Edna was growling, fangs bared, head down. What a strange spectacle. Vivi had never seen her bouncy retriever in defensive mode.
“Take the animal. Put it in the bathroom,” said the old guy with the accent. Ulf Haupt, she presumed. Just as Nell had described him.
She hesitated, and the other, younger guy pointed his gun at Edna. “Now,” he snarled. “Or I shoot it.”
That broke Vivi’s paralysis. She gripped Edna’s collar and dragged the growling, barking dog toward the tiny bathroom in the corner.
She closed the door. Edna whined and pawed at the door.
“Come back to the center of the room,” Haupt ordered.

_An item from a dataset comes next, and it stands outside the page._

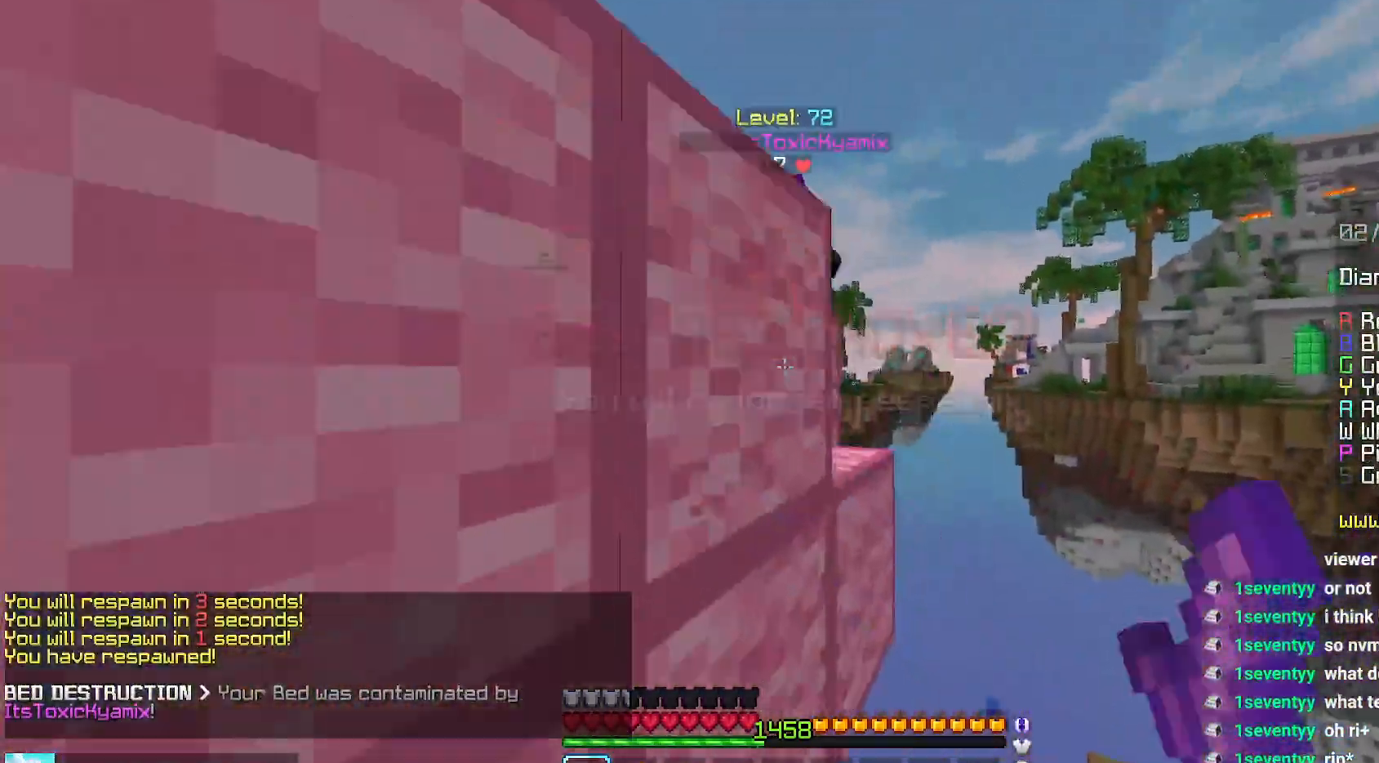
{"keys": ["left", "space", "up"], "mouse": [], "events": [[17, "mouse_left", "up"], [150, "left", "down"], [234, "down", "up"], [300, "up", "down"], [500, "space", "down"]]}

Vivi did as she was told. “How did you find me?” she asked.
“With difficulty. But we prevailed at last.” John gave her a wide, manic grin. “We found the shop through your old boyfriend, Wilder.”
“Brian?” She was astonished. “But how did Brian—”
“Your friend, Siebling,” John taunted. “He went to Wilder’s gallery. Told him all about this big, randy stud who’s been servicing you. That you were all pink and juicy, getting it left, right, and sideways ten times a day, huh? Filthy slut. Dirty little cocksucking whore—”
“Enough!” Haupt’s voice was shrill. “Do not get distracted. Please excuse him, my dear. John is a bit single-minded when he gets worked up. I have to constantly remind him, work before play, no? Vivien, your cell phone is in your purse? Give it to John.”
She picked up her purse from where it had fallen and passed it over. She’d turned the thing off the previous day, not wanting to deal with any calls from her sisters. She was too raw to face even them.